Even as they replicate alien worlds, NASA and space-savvy Second Lifers are replicating earthly interactions as well. "Our first few months in Second Life have really been about building community, almost above content," Cowan-Sharp explained.

That sometimes means dealing with thorny issues from real life, NASA-style. For example, at a CoLab meeting this week, Drew (that is, Hoppin) and DragonFire (Cowan-Sharp) agonized along with other avatars over whether space entrepreneurs could have their corporate logos displayed on CoLab virtual property. The verdict? Not until NASA figures out "how to jump through the legal hoops," Drew typed.

Some wondered whether the situation called for a "CoLab Research Park," analogous to the commercial NASA Research Park that's adjacent to Ames in Mountain View, Calif. "Interesting," Dragonfire typed.

When worlds collide
There'll be more collisions between the real and virtual worlds in the weeks and months ahead: On April 12, Second Lifers have planned 24 hours' worth of activities for Yuri's Night, a worldwide celebration of human spaceflight. And during May's annual International Space Development Conference, Pete Worden, director of NASA's Ames Research Center, is due to deliver an address in Second Life.

In addition to CoLab, other real-world organizations are building outer-space views into their own virtual-world facilities. The Second Life analog to San Francisco's Exploratorium, known as the 'Splo, has displays relating to eclipses and other scientific topics. The National Oceanic and Atmospheric Administration is focusing on climate and sea simulations. And the Second Life Observatory, modeled after the University of Denver's Mount Evans Meyers-Womble Observatory, offers views of real astronomical targets through a virtual telescope.

One "next step" under consideration is using virtual-world observatories as an interface for controlling real-world telescopes, and passing the resulting imagery back to the virtual stargazer in real time.

Future space in Second Life
Further down the line, virtual worlds could help motivate kids to stick with math and science for the long haul, said Daniel Laughlin (a.k.a. Greyark Hightower), an education researcher at the University of Maryland, Baltimore County, and project manager for NASA Learning Technologies.

For example, seventh-graders might play a hybrid video game that involves creating a virtual moon base. "By the time they're in college, they're using the moon base they built as their launch point for building a very large telescope array on Europa to look for extrasolar planets," he told MSNBC.com.

Laughlin himself has been working on a NASA-based educational game focusing on the agency's vision for going back to the moon and on to Mars.

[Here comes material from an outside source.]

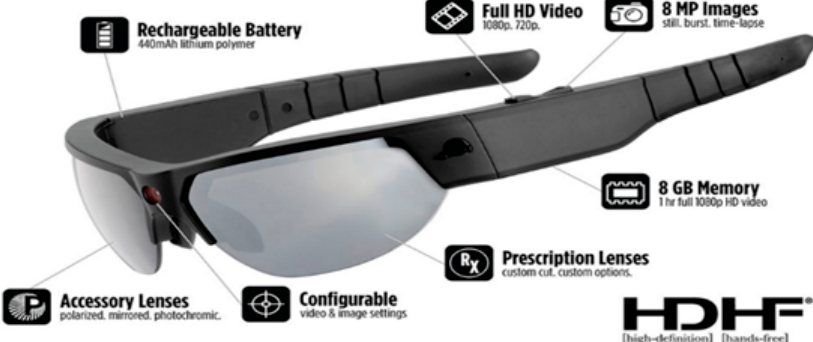
Figure 1. The Pivothead sunglasses used in this study.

Could Second Life give residents the sense of riding a spaceship into orbit? Not yet: For now, virtual rockets that are blasted with enough force to go into orbit simply disappear once they reach a certain height, then end up being returned to the "lost and found" in Second Life. But Laughlin said there's no ironclad reason why space couldn't be simulated.

"You could certainly create an area that forces the lighting to nighttime and populate it with stars," he mused. "The tools for the physics of Second Life are fairly sophisticated, if you could do the programming that can make it do everything that you wanted to simulate. ... You would have to do the coding to adjust the gravity."

Cowan-Sharp, meanwhile, would like to find ways to standardize the tools used to transform real-life data sets into virtual environments — so that a virtual Mars created for Second Life could be easily morphed into custom-made simulations for NASA, or perhaps upgraded for a Third, Fourth or Fifth Life.

"It's clear that there's nothing out there that's even close to what Second Life is capable of ... yet," Cowan-Sharp said. "But you can only imagine what the capabilities will be in 10 years."